» **Work to be completed**: Reproduce exactly, from the data that follows, the line with "(#184 by @yomimono)", the line with "(#170, by @Drup)", and every line that lies between them.

--- Available records Enclosed Below ---

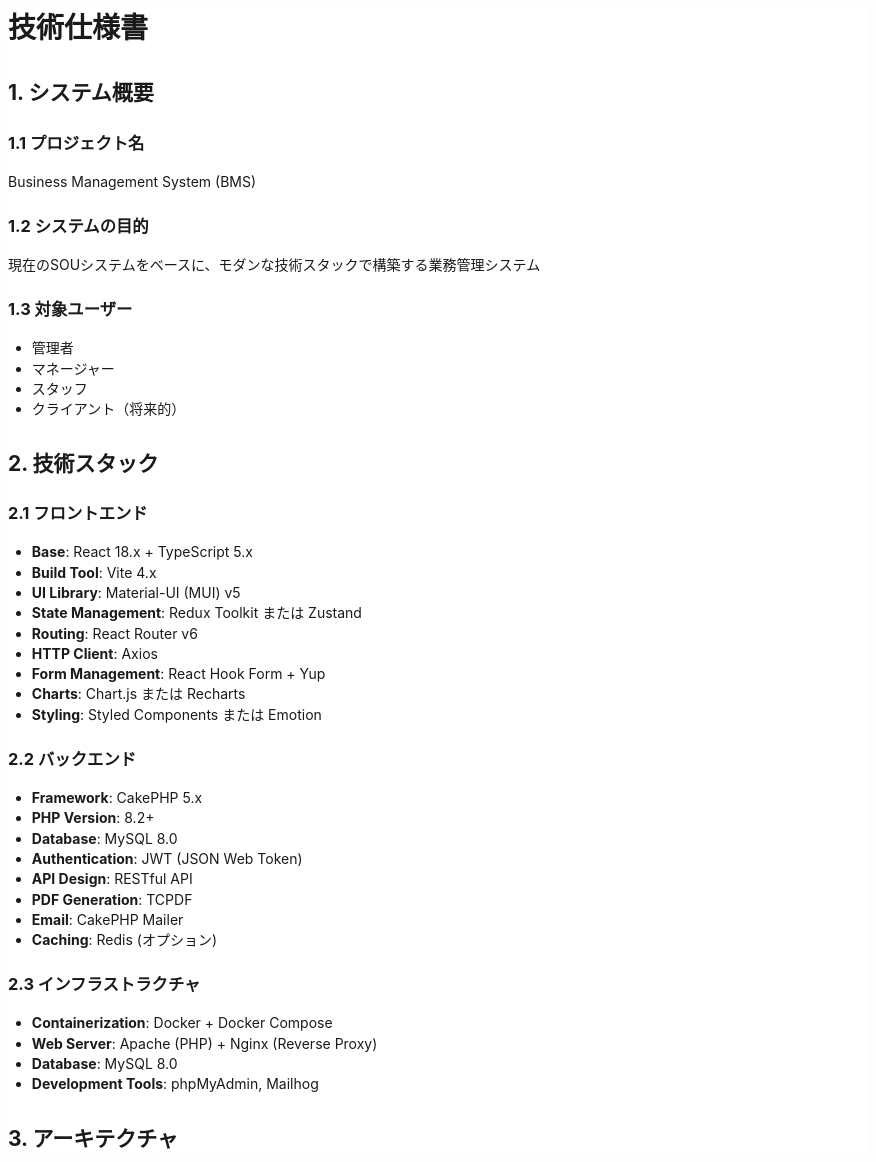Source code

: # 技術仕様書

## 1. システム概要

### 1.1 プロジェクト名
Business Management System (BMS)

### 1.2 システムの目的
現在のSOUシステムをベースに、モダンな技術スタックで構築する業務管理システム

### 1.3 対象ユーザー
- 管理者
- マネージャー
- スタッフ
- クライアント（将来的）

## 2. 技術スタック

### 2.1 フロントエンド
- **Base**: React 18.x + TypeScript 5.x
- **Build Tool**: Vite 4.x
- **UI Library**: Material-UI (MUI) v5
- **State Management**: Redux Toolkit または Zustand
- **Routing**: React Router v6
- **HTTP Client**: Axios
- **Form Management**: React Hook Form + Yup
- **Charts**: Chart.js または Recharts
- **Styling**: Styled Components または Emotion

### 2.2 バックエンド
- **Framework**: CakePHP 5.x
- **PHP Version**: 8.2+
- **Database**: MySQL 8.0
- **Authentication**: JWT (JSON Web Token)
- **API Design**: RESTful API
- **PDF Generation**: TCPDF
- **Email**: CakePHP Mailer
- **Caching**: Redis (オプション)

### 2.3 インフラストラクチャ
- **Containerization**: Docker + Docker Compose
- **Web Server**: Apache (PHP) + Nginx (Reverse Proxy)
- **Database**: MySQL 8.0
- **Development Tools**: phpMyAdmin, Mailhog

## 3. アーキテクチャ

--- End of Enclosed Available records ---
--- Available records Enclosed Below ---

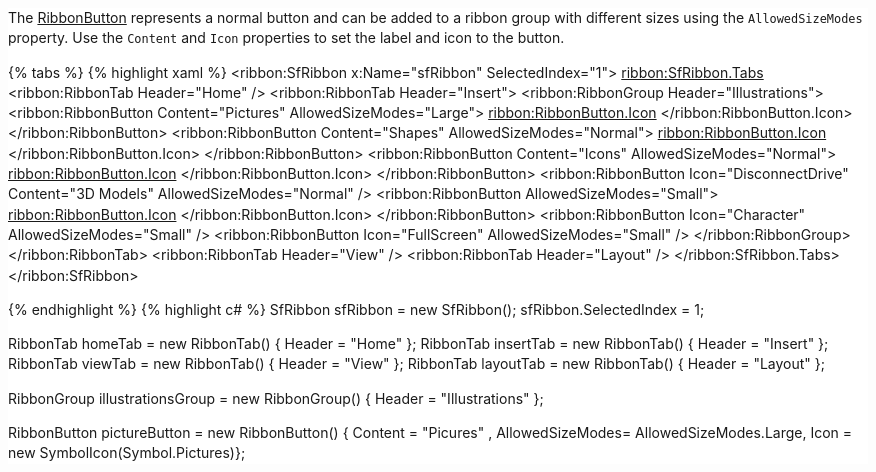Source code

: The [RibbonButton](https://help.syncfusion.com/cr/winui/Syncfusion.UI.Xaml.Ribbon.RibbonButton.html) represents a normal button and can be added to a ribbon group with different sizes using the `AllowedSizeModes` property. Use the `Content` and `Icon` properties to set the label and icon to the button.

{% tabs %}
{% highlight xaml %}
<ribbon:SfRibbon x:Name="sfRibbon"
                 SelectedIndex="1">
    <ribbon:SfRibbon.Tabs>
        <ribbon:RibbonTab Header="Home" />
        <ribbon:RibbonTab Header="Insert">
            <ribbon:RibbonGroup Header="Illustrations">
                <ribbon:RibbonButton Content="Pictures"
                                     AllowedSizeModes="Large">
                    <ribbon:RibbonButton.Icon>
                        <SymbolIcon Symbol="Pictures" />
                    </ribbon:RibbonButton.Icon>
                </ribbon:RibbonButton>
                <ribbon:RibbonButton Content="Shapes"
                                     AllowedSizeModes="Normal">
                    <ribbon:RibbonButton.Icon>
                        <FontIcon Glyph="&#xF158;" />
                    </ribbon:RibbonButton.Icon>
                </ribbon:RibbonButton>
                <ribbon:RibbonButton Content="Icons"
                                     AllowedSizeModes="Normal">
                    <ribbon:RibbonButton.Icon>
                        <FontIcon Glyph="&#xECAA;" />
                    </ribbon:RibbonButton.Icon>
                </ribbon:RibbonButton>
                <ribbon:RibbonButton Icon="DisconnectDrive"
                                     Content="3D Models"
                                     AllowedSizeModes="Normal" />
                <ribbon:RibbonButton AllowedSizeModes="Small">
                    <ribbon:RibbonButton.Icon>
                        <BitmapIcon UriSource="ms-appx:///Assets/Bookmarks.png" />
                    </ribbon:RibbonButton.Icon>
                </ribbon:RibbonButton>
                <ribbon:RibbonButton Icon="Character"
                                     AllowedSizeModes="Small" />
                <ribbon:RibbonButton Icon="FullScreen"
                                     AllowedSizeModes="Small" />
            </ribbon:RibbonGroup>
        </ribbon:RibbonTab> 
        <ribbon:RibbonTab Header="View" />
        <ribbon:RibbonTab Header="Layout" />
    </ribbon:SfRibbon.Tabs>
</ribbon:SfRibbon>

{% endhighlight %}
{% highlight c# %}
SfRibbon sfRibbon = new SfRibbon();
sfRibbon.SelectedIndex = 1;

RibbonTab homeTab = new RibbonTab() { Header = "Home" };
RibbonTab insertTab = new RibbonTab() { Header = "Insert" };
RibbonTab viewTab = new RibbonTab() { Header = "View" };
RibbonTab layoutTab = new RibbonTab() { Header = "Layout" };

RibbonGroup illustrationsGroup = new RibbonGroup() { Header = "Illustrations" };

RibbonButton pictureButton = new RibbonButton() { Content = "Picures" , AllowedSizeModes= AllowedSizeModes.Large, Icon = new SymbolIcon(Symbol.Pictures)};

--- End of Enclosed Available records ---
--- Available records Enclosed Below ---

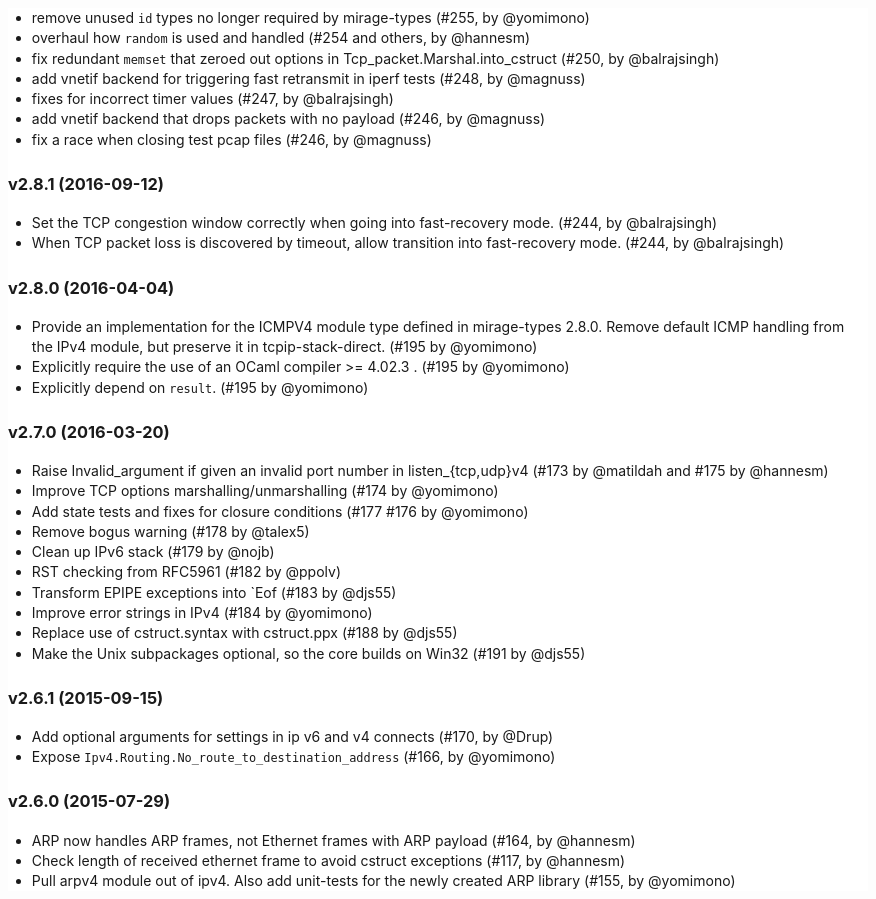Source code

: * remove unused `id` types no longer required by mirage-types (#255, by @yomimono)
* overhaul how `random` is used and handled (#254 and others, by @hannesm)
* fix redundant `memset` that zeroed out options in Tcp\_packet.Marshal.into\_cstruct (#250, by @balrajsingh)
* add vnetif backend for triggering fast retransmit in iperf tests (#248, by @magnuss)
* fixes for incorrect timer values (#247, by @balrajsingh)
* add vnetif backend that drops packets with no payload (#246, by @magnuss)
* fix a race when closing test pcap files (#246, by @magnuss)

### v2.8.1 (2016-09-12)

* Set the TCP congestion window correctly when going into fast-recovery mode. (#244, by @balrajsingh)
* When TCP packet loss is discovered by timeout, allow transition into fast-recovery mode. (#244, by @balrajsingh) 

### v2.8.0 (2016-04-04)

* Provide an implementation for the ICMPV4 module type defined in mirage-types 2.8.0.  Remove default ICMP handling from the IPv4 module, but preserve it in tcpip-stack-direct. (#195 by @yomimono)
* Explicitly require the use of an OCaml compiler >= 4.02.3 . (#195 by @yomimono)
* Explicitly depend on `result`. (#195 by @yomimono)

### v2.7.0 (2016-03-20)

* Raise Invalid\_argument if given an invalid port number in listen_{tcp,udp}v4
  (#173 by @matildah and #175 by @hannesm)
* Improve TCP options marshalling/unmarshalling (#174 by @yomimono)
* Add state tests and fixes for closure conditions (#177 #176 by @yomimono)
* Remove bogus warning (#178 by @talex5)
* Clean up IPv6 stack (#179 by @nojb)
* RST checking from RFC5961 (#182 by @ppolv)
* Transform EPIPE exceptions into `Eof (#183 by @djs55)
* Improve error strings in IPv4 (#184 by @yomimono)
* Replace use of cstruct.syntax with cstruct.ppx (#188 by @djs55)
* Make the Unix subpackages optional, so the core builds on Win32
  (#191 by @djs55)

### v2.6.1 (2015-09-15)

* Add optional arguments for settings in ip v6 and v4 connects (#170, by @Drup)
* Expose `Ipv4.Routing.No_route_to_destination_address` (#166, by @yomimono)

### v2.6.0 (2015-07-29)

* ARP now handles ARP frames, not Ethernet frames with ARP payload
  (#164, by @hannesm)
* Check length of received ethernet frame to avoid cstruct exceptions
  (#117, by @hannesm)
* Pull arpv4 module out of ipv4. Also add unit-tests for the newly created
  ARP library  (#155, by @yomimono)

--- End of Enclosed Available records ---

» **Task solution**:
* Improve error strings in IPv4 (#184 by @yomimono)
* Replace use of cstruct.syntax with cstruct.ppx (#188 by @djs55)
* Make the Unix subpackages optional, so the core builds on Win32
  (#191 by @djs55)

### v2.6.1 (2015-09-15)

* Add optional arguments for settings in ip v6 and v4 connects (#170, by @Drup)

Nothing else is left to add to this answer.